◆ **Testo da leggere**:
========================================

Questa informazione l’ha fornita l’INPS alla CGIL, producendo un elenco dei primi 2000 utilizzatori per numero di voucher richiesti: ai primi 15 posti figurano solo grandi società, specializzate in biglietti ed eventi, anche sportivi (Best Union, Winch, Juventus), ristorazione (Chef Express, MacDonald), risorse umane (Adecco). Potevano mai queste società impiegare, prima dei voucher, lavoratori a nero? Difficile(anche se non impossibile…): troppo grandi, troppi controlli, soprattutto tante soluzioni alternative per tagliare il costo del lavoro senza ricorrere al nero. Abbiamo, dunque, un’ulteriore prova del fatto che l’assunto che i voucher abbiano favorito l’emersione del lavoro nero è più ideologico che reale.

3. E’ vero che, senza voucher, tornerà nuovamente difficile la regolarizzazione dei collaboratori domestici?

No. Innanzitutto premettiamo che il lavoro domestico è forse uno di quelli a più alto tasso di irregolarità: ivoucher sono stati destinati solo in stretta misura a questo tipo di lavoro, nell’ordine del 6% circa del totale dei buoni lavoro venduti. Una goccia nel mare, in un settore che impiega circa la metà della manodopera straniera non regolare (fonte ISTAT) e che, per quanto concerne i lavoratori regolarizzati, vede comunque un’altissima percentuale di lavoratori stranieri sul totale: nel 2013 circa 748000 su 944000, secondo unrapporto firmato “SoleTerre” e IRS (Istituto per la Ricerca Sociale).I dati si riferiscono a coloro che hanno ricevuto anche solo un versamento contributivo, mentre lo stesso rapporto stima che le persone impiegate stabilmente in Italia come assistenti familiari siano circa 830000, di cui il 90% stranieri e meno della metà con permesso e contratto. È evidente che, date le caratteristiche della forza lavoro impiegata nel lavoro di cura, il contratto, quando c’è, serve unicamente per l’ottenimento del permesso di soggiorno; il voucher,invece, non dava alcun diritto a risiedere in Italia. Chi, dunque, e perché, avrebbe dovuto trovare conveniente ricevere il proprio pagamento in voucher? Verosimilmente, pochissimi.

========================================

◆ **Dati da usare**:
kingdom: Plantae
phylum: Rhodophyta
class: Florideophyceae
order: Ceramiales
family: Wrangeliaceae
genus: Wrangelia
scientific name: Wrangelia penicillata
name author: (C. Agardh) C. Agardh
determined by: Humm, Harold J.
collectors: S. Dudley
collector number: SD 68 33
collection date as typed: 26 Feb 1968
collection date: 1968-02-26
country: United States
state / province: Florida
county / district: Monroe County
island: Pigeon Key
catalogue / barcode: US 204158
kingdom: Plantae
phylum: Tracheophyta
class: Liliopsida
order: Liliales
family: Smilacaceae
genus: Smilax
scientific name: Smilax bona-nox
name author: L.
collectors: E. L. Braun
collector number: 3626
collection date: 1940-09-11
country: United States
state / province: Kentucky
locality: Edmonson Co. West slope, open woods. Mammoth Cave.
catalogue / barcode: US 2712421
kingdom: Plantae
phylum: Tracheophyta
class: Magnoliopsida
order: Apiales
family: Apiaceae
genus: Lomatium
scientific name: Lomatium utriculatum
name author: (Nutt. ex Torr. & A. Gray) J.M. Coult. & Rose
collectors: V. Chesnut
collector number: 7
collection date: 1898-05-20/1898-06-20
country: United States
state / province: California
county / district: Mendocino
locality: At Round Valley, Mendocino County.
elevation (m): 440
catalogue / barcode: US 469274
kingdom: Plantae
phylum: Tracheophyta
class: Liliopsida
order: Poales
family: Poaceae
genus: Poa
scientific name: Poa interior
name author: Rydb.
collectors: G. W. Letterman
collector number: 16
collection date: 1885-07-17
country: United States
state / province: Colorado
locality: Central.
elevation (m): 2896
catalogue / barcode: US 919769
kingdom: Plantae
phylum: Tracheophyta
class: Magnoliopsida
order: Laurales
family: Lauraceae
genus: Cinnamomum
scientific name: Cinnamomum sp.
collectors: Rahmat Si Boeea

========================================

◆ **Consegna**: Riprendi il testo sui voucher e vai avanti scrivendo il seguito dopo la sua ultima frase.

◆ **Risposta**:
4. I voucher facevano schifo e non sono serviti a far emergere il lavoro nero, ma erano comunque uno strumento legale di retribuzione del lavoro migliore del nero: perché privarcene?

Il voucher è stato una forma di regolazione del lavoro legale dal punto di vista del diritto, ingiusta dal punto di vista dei diritti. Per quale motivo, ci chiediamo, a parità di lavoro svolto, ad esempio in un ristorante, alcuni lavoratori maturavano, anche per poche ore, il diritto a tredicesima, ferie, malattia, TFR, e altri no? Perché la quota di salario destinata alla contribuzione era per tutti tra il 36% e il 42% e per i disgraziati voucheristi solo del 13%? Volevamo accettare a cuor leggero l’esistenza di uno strumento che certificava che alcuni lavoratori erano “figli di un dio minore” (e che intanto erodeva diritti e tutele degli altri lavoratori, come è stato ben dimostrato qui)? Qualcuno saprebbe spiegarci quali benefici nascosti per i lavoratori si nascondevano dietro questi evidenti sacrifici? Noi non ne abbiamo trovati. Confindustria sì, le varie associazioni datoriali anche, comprese le cosiddette “imprese sociali”, le organizzazioni “caritatevoli”, CARITAS in testa, che ha espresso pubblicamente il suo malcontento per l’abolizione di questo strumento. Noi però non siamo dalla loro parte, e abbiamo salutato con gioia la cancellazione dei voucher, frutto non della gentilezza di Gentiloni, ma della paura di una nuova botta referendaria.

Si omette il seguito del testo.